__Aim of the task__
Answer these questions using the Text2SQL introduction:
(a) What does the introduction name as the primary goal of Text2SQL?
(b) Which three stages does it list for converting natural language queries into runnable SQL?
(c) Through what does Amazon Bedrock offer its choice of high-performing foundation models?

__Text under study__

In this post, we provide an introduction to text to SQL (Text2SQL) and explore use cases, challenges, design patterns, and best practices. Specifically, we discuss the following:

  • Why do we need Text2SQL
  • Key components for Text to SQL
  • Prompt engineering considerations for natural language or Text to SQL
  • Optimizations and best practices
  • Architecture patterns

Why do we need Text2SQL?

Today, a large amount of data is available in traditional data analytics, data warehousing, and databases, which may be not easy to query or understand for the majority of organization members. The primary goal of Text2SQL is to make querying databases more accessible to non-technical users, who can provide their queries in natural language.

NLP SQL enables business users to analyze data and get answers by typing or speaking questions in natural language, such as the following:

  • “Show total sales for each product last month”
  • “Which products generated more revenue?”
  • “What percentage of customers are from each region?”

Amazon Bedrock is a fully managed service that offers a choice of high-performing foundation models (FMs) via a single API, enabling to easily build and scale Gen AI applications. It can be leveraged to generate SQL queries based on questions similar to the ones listed above and query organizational structured data and generate natural language responses from the query response data.

Key components for text to SQL

Text-to-SQL systems involve several stages to convert natural language queries into runnable SQL:

  • Natural language processing:
    • Analyze the user’s input query
    • Extract key elements and intent
    • Convert to a structured format
  • SQL generation:
    • Map extracted details into SQL syntax
    • Generate a valid SQL query
  • Database query:
    • Run the AI-generated SQL query on the database
    • Retrieve results
    • Return results to the user

One remarkable capability of Large Language Models (LLMs) is generation of code, including Structured Query Language (SQL) for databases. These LLMs can be leveraged to understand the natural language question and generate a corresponding SQL query as an output. The LLMs will benefit by adopting in-context learning and fine-tuning settings as more data is provided.

__Extracted data__
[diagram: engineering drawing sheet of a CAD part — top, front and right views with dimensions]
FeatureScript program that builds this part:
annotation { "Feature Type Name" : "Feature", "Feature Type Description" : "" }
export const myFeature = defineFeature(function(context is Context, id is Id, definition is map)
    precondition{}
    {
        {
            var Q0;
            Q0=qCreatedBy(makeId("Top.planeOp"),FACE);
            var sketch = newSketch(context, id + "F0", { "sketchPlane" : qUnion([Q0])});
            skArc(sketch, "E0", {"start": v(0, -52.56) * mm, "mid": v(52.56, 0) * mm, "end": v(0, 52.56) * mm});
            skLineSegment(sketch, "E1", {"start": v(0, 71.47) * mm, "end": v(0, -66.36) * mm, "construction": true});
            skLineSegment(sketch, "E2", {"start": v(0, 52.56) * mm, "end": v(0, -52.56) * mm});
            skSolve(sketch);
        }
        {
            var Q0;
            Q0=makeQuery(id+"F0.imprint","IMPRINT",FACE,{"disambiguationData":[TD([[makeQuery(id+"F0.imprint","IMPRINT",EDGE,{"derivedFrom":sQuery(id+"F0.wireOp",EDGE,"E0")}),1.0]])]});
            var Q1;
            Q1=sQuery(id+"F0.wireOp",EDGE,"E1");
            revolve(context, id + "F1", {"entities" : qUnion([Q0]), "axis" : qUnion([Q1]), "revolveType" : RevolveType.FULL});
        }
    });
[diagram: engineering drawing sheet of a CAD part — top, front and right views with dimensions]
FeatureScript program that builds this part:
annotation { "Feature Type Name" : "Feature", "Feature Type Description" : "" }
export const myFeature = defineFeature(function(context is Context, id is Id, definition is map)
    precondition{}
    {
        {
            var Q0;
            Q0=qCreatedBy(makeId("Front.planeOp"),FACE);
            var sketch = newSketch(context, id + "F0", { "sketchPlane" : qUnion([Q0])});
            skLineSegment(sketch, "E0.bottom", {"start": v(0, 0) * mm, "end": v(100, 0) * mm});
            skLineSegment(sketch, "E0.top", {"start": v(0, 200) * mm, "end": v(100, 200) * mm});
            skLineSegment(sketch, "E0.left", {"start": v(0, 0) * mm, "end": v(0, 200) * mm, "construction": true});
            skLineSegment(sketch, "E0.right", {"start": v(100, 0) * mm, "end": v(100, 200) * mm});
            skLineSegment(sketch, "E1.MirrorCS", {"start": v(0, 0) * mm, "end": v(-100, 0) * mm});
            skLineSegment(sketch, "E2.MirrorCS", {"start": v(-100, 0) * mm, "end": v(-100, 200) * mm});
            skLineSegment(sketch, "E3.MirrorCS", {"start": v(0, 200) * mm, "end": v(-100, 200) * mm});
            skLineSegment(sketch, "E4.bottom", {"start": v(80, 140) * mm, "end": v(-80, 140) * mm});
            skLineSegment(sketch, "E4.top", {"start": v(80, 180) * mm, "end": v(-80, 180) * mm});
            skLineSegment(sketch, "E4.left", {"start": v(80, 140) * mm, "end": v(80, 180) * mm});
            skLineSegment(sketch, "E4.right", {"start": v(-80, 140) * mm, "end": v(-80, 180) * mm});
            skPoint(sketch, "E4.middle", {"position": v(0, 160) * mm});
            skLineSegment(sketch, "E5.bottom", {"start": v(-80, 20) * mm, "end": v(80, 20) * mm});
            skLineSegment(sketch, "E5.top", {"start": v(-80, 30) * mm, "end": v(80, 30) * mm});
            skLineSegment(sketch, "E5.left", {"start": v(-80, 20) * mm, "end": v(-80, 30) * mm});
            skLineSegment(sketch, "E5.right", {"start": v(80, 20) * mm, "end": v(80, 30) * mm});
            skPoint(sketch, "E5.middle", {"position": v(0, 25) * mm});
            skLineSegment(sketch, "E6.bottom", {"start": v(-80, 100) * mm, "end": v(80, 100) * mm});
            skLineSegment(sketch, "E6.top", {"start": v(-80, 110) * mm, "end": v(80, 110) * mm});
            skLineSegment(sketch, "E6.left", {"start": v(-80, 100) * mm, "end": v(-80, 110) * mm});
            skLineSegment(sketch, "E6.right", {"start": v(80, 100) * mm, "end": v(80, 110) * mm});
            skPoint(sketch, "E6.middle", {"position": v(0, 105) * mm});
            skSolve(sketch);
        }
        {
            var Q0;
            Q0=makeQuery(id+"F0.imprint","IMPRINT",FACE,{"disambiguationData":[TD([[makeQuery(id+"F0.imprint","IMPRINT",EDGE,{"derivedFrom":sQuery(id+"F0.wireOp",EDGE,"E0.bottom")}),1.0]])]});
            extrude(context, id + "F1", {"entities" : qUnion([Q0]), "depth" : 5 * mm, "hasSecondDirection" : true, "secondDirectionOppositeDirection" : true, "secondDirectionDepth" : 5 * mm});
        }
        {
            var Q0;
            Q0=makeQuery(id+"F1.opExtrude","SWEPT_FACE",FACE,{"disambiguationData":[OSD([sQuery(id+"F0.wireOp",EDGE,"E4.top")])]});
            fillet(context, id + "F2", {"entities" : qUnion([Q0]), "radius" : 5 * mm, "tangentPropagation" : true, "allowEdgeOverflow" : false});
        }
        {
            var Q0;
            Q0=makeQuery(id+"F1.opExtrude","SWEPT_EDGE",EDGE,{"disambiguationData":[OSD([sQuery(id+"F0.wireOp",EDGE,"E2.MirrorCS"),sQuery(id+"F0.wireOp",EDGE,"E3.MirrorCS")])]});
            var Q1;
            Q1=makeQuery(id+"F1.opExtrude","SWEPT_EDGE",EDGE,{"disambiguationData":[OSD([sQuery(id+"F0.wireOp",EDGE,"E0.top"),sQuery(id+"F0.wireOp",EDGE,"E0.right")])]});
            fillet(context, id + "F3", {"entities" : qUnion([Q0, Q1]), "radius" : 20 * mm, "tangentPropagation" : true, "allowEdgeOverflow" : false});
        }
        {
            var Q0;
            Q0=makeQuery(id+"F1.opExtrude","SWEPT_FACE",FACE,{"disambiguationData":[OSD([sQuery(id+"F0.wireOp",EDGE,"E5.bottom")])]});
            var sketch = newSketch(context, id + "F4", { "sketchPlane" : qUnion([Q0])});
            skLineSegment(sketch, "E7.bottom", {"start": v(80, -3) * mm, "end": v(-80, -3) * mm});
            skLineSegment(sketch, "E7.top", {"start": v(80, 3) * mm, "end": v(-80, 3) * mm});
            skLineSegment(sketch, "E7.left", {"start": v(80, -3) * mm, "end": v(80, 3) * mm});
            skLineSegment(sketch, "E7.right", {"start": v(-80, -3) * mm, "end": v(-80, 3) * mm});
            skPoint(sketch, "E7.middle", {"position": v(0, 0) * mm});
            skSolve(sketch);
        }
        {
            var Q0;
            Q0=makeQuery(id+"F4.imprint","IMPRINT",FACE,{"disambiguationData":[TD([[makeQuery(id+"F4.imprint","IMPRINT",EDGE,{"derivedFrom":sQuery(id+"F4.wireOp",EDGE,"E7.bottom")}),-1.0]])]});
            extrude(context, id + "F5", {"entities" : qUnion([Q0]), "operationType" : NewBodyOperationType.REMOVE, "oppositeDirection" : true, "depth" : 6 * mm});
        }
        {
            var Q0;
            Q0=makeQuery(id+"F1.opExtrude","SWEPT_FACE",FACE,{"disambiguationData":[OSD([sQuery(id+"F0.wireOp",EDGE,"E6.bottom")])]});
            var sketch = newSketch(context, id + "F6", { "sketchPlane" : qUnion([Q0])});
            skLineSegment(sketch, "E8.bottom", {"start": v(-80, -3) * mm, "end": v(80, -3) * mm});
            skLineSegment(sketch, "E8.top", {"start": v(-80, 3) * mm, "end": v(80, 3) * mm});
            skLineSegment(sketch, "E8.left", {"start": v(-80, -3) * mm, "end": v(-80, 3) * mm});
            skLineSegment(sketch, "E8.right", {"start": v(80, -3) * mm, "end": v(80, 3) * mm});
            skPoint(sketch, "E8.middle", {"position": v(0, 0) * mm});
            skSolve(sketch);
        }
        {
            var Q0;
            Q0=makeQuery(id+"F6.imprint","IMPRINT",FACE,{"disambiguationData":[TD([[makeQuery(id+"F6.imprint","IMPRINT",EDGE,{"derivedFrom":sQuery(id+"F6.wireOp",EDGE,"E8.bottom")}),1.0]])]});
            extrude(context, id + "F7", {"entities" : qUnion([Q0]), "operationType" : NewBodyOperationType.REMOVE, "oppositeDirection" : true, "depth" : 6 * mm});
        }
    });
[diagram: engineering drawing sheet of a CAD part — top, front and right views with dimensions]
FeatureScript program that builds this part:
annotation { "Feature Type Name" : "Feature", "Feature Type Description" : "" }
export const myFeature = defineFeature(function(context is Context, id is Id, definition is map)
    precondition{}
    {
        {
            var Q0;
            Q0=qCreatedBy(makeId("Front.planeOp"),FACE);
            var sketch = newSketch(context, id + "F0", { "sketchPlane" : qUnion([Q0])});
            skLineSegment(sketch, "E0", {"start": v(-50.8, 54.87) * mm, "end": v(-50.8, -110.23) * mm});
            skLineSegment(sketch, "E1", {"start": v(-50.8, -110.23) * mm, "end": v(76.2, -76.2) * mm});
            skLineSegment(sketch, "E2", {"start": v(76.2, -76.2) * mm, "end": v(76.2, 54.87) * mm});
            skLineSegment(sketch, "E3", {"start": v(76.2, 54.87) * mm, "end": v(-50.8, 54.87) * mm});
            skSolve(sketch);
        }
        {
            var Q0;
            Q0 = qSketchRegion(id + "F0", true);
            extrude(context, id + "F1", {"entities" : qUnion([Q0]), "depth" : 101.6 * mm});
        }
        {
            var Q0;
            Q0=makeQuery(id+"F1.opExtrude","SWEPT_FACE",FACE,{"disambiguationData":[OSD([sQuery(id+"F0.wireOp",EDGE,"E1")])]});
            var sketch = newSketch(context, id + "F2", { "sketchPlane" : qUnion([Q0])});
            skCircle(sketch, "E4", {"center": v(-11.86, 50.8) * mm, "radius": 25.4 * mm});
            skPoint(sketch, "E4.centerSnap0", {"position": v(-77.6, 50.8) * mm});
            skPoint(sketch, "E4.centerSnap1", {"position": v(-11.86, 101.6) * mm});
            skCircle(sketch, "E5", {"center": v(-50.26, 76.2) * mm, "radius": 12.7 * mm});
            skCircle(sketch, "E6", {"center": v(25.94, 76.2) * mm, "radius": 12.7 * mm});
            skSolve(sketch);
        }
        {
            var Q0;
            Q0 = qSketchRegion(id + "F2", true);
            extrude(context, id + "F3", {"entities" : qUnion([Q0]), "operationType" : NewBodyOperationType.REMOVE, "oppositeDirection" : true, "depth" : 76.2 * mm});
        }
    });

__Solution to this exercise__
(a) To make querying databases more accessible to non-technical users, who can provide their queries in natural language.
(b) Natural language processing, SQL generation, and database query.
(c) A single API.